I have found one of the best ways to reduce the system resource requests on a GKE cluster, is to use a vertical autoscaler.

Here are the VPA definitions I have used:

apiVersion: autoscaling.k8s.io/v1beta2
kind: VerticalPodAutoscaler
metadata:
  namespace: kube-system
  name: kube-dns-vpa
spec:
  targetRef:
    apiVersion: "extensions/v1beta1"
    kind: Deployment
    name: kube-dns
  updatePolicy:
    updateMode: "Auto"

---

apiVersion: autoscaling.k8s.io/v1beta2
kind: VerticalPodAutoscaler
metadata:
  namespace: kube-system
  name: heapster-vpa
spec:
  targetRef:
    apiVersion: "extensions/v1beta1"
    kind: Deployment
    name: heapster-v1.6.0-beta.1
  updatePolicy:
    updateMode: "Initial"

---

apiVersion: autoscaling.k8s.io/v1beta2
kind: VerticalPodAutoscaler
metadata:
  namespace: kube-system
  name: metadata-agent-vpa
spec:
  targetRef:
    apiVersion: "extensions/v1beta1"
    kind: DaemonSet
    name: metadata-agent
  updatePolicy:
    updateMode: "Initial"

---

apiVersion: autoscaling.k8s.io/v1beta2
kind: VerticalPodAutoscaler
metadata:
  namespace: kube-system
  name: metrics-server-vpa
spec:
  targetRef:
    apiVersion: "extensions/v1beta1"
    kind: Deployment
    name: metrics-server-v0.3.1
  updatePolicy:
    updateMode: "Initial"

---

apiVersion: autoscaling.k8s.io/v1beta2
kind: VerticalPodAutoscaler
metadata:
  namespace: kube-system
  name: fluentd-vpa
spec:
  targetRef:
    apiVersion: "extensions/v1beta1"
    kind: DaemonSet
    name: fluentd-gcp-v3.1.1
  updatePolicy:
    updateMode: "Initial"

---

apiVersion: autoscaling.k8s.io/v1beta2
kind: VerticalPodAutoscaler
metadata:
  namespace: kube-system
  name: kube-proxy-vpa
spec:
  targetRef:
    apiVersion: "extensions/v1beta1"
    kind: DaemonSet
    name: kube-proxy
  updatePolicy:
    updateMode: "Initial"

Here is a screenshot of what it does to a kube-dns deployment.

Our kube-dns finally reserves less then 20% of our CPUs thanks!
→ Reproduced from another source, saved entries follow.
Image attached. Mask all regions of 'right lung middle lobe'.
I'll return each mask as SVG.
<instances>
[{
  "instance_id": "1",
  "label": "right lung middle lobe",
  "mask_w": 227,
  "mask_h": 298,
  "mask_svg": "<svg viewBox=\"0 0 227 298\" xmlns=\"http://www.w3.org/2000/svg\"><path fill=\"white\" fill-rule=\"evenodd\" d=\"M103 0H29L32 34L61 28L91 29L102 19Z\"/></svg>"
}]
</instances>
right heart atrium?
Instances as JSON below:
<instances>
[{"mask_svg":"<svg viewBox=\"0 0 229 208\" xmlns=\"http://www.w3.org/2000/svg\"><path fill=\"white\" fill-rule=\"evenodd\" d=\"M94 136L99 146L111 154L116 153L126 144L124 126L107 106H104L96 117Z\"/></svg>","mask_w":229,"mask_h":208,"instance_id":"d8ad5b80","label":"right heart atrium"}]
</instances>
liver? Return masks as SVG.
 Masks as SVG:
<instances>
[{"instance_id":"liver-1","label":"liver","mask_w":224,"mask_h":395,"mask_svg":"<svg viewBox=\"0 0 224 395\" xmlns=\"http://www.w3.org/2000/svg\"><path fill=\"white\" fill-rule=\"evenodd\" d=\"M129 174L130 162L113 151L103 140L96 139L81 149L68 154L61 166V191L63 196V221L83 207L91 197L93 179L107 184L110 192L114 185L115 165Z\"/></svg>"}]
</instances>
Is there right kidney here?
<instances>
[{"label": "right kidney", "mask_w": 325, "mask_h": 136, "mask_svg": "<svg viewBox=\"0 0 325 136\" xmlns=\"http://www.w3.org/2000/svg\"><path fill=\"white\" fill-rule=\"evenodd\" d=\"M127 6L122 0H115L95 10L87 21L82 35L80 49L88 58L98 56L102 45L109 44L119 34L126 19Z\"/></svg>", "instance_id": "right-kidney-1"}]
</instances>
But (of course) there seem to be high default RAM requests. Everything now requests 262 MiB which makes this less usable for everything. — fiws, May 09 '19 at 13:48
I'm using a modified version on our cluster: https://github.com/ARISEChurch/autoscaler/tree/arise-tweaks It seems to function a lot better for our workloads, but your use case may vary. — Tim Smart, May 10 '19 at 19:32
Many thanks for your config @TimSmart, could you elaborate the reason behind using "auto" and sometimes "initial"? Further, have you encountered any problems with having VPA's on system resources or have you updated your config? Thanks! — lucbas, Jun 01 '20 at 19:57
@fiws vpa-recommender has [cmd flag](https://github.com/kubernetes/autoscaler/blob/vpa-release-0.9/vertical-pod-autoscaler/pkg/recommender/logic/recommender.go#L28) `--pod-recommendation-min-memory-mb` set to 250 by default. I've added the following to `deploy/recommender-deployment.yaml` to `recommender` container: `args: ["--pod-recommendation-min-cpu-millicores=5", "--pod-recommendation-min-memory-mb=40", "--v=4", "--stderrthreshold=info", "--prometheus-address=http://prometheus.monitoring.svc"]` — Denis Isaev, Dec 26 '20 at 18:44

score 12 · Accepted Answer · answered Oct 28 '15 at 15:53

Changing the default Namespace's LimitRange spec.limits.defaultRequest.cpu should be a legitimate solution for changing the default for new Pods. Note that LimitRange objects are namespaced, so if you use extra Namespaces you probably want to think about what a sane default is for them.

As you point out, this will not affect existing objects or objects in the kube-system Namespace.

The objects in the kube-system Namespace were mostly sized empirically - based on observed values. Changing those might have detrimental effects, but maybe not if your cluster is very small.

We have an open issue (https://github.com/kubernetes/kubernetes/issues/13048) to adjust the kube-system requests based on total cluster size, but that is not is not implemented yet. We have another open issue (https://github.com/kubernetes/kubernetes/issues/13695) to perhaps use a lower QoS for some kube-system resources, but again - not implemented yet.

Of these, I think that #13048 is the right way to implement what you 're asking for. For now, the answer to "is there a better way" is sadly "no". We chose defaults for medium sized clusters - for very small clusters you probably need to do what you are doing.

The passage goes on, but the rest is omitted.